- Your objective -
Below are records. Find each line in them that holds the word "году" and copy it.

- Data for this exercise -
* * *

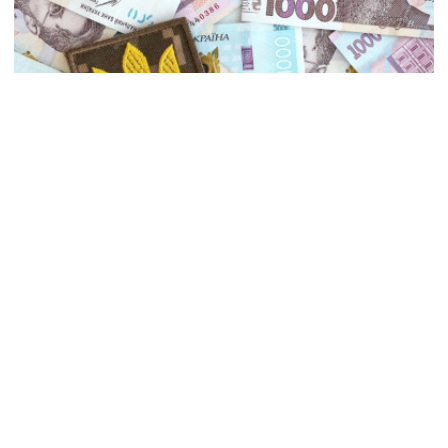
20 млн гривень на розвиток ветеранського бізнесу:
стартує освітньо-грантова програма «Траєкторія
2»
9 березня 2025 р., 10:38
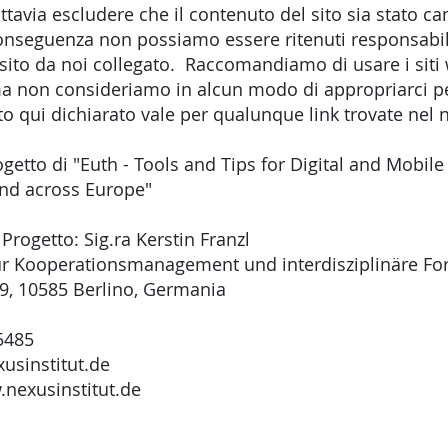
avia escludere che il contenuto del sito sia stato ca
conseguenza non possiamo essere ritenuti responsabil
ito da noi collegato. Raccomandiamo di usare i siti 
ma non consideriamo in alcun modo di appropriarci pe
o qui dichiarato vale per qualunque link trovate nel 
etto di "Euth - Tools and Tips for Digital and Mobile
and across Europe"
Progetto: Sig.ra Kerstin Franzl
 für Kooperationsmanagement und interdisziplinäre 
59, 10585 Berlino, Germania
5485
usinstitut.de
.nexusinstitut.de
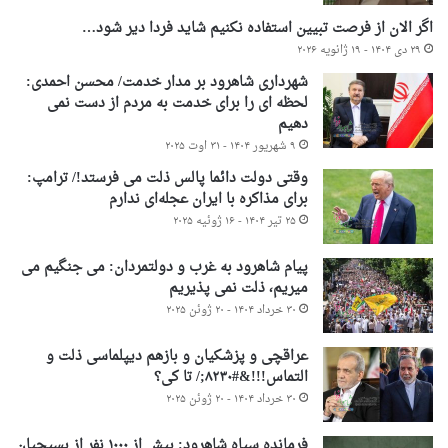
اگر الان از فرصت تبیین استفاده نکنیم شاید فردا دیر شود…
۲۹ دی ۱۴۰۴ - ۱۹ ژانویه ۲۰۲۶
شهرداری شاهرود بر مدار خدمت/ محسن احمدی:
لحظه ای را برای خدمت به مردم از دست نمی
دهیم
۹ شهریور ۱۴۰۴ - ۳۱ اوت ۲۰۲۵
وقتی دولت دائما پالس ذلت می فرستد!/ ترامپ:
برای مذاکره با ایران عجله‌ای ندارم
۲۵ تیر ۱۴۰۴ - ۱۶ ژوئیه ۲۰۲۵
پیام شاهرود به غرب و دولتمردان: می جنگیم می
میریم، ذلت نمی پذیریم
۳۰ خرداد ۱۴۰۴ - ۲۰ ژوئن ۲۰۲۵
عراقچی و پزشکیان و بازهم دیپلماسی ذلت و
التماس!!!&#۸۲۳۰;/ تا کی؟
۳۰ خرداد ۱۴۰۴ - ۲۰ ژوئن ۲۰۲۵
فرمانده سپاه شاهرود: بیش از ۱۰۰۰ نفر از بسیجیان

* * *

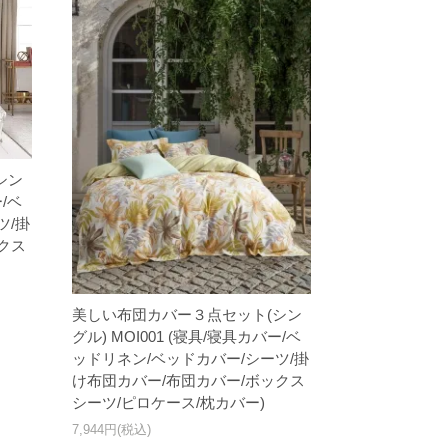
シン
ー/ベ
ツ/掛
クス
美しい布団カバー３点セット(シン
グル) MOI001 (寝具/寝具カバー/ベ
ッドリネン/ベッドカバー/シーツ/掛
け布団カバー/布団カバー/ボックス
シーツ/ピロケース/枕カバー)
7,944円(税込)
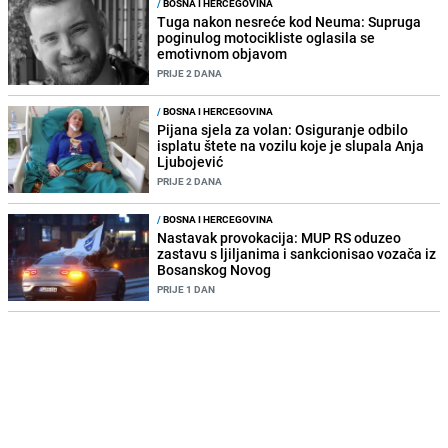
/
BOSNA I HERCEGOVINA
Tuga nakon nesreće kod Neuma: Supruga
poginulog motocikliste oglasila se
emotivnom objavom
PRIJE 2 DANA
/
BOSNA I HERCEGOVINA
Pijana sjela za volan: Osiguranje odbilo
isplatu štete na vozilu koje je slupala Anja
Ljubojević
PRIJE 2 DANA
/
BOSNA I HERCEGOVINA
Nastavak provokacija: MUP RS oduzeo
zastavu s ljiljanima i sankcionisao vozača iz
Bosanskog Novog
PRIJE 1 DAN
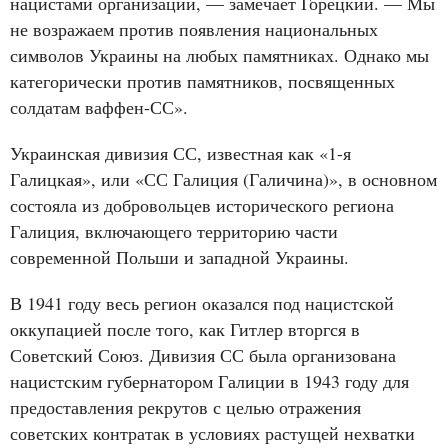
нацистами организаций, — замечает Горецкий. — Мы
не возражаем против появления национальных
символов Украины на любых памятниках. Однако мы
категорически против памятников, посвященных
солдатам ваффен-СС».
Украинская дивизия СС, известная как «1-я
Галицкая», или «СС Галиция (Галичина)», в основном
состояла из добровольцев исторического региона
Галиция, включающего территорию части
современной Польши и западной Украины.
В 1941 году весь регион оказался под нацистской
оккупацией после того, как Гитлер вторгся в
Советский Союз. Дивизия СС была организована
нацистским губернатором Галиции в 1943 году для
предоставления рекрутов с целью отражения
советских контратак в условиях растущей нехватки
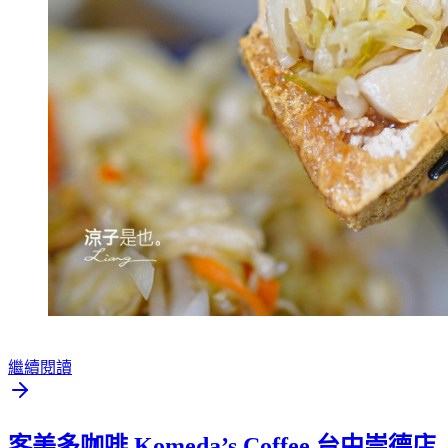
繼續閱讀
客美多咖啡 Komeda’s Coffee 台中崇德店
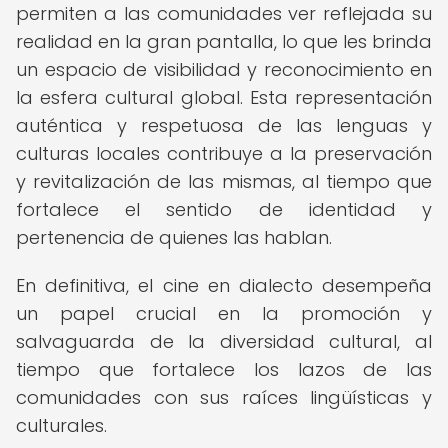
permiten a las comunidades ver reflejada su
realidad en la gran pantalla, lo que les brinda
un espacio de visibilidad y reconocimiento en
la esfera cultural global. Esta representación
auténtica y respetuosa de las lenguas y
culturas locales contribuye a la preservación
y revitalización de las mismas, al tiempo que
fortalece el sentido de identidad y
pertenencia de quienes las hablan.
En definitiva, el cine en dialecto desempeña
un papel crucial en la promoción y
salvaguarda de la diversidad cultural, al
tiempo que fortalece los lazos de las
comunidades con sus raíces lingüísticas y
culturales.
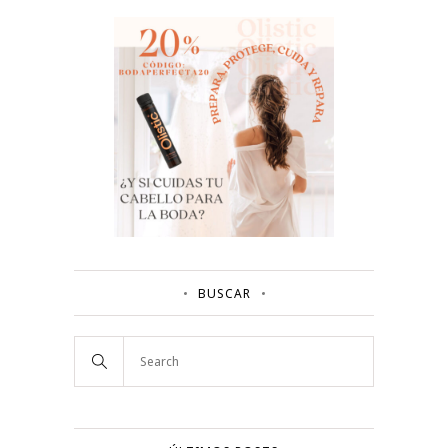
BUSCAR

* * *

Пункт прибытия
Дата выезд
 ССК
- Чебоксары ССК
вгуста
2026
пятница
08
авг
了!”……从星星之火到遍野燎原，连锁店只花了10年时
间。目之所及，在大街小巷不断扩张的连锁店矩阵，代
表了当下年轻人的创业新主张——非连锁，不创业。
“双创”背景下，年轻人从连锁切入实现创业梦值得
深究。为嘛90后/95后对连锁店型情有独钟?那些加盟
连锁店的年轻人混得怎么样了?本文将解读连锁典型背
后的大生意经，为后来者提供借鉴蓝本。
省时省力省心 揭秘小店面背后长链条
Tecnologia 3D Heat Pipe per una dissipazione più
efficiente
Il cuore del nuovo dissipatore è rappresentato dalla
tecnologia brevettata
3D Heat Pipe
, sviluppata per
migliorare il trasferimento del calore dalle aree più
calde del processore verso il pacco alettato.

* * *

- Result -
В 1941 году весь регион оказался под нацистской
нацистским губернатором Галиции в 1943 году для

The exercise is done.